Two Charity Workers Shot Dead In Pakistan

Reports from northwestern Pakistan say unknown gunmen have shot dead two charity workers involved in an education project in Khyber Pakhtunkhwa Province.

Police said Zakir Hussain, head of the education wing of the Al-Khidmat Foundation in Charsadda district, was attacked with his driver Khadim Shah in the Utmanzai area on January 4.

The two gunmen escaped on a motorcycle after the attack.

The Al-Khidmat Foundation is the welfare wing of the hard-line Jamaat-e Islami party.

On January 1, gunmen shot dead seven Pakistani aid workers in the northwestern Swabi district.

Those killings were believed to be linked to the recent killings of polio vaccination workers.

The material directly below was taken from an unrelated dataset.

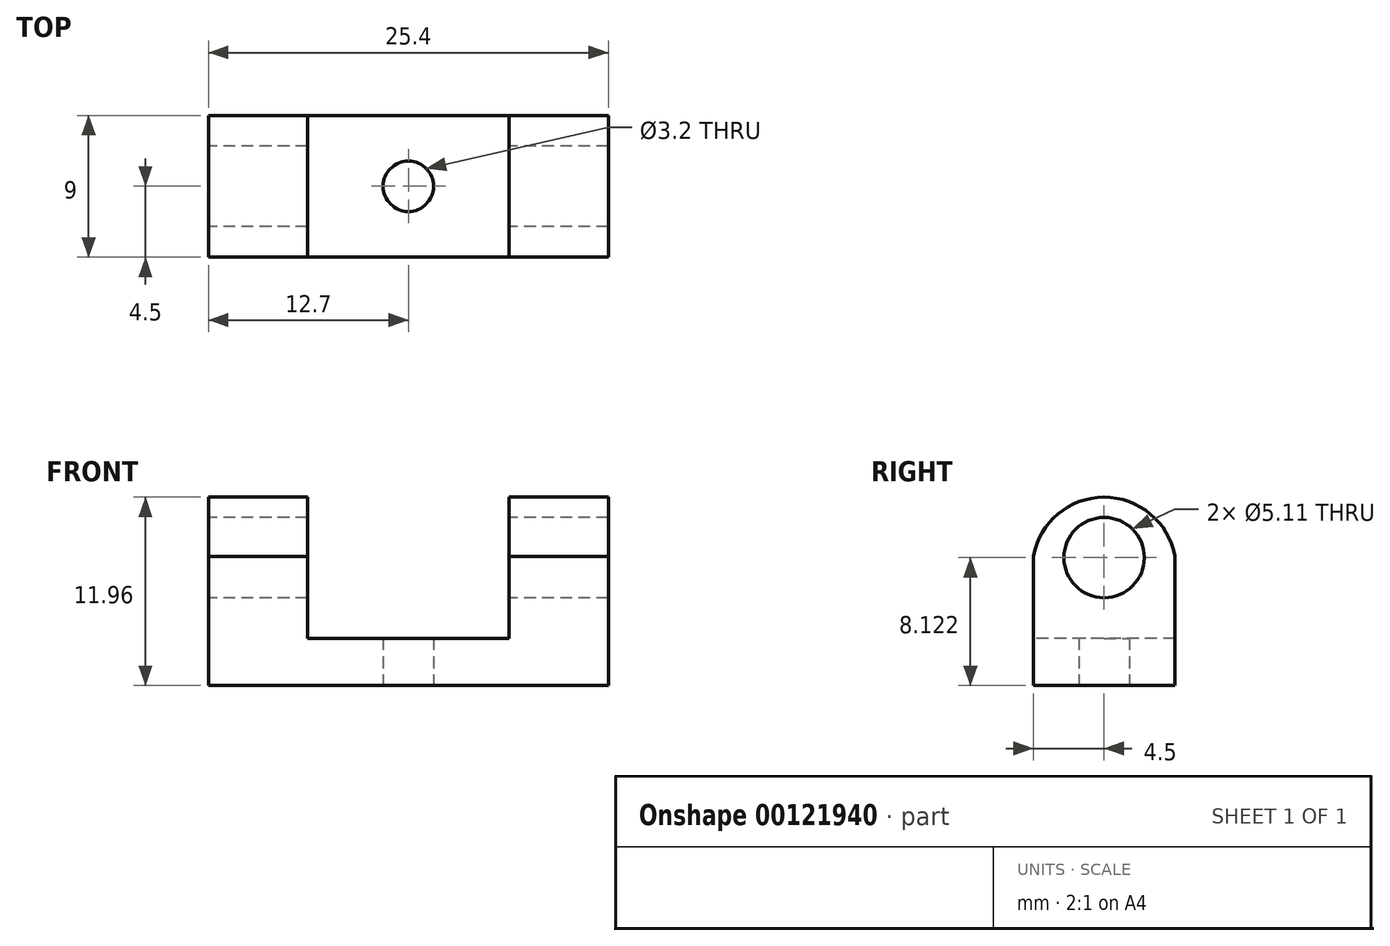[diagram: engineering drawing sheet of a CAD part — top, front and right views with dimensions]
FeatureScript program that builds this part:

Pakistan has been battling a homegrown Taliban militancy for years.

It also suffers from routine attacks blamed on various hardline Islamist factions.

Meanwhile, reports say seven unidentified, bullet-riddled bodies have been found near the village of Sarobi in North Waziristan, one of seven tribal districts and a known base for Al-Qaeda-linked militants.

Residents reportedly found the bodies dumped near a highway.

Officials were still trying to confirm the reports.

This is the second time in a week that bodies have reportedly been dumped in the same district.

On December 31, nine bodies were recovered in the Mir Ali area. No one has claimed responsibility for the killings.

A spokesman for the Pakistani Taliban claimed those bodies were Taliban fighters who had recently been captured by security forces fighting militants in the area.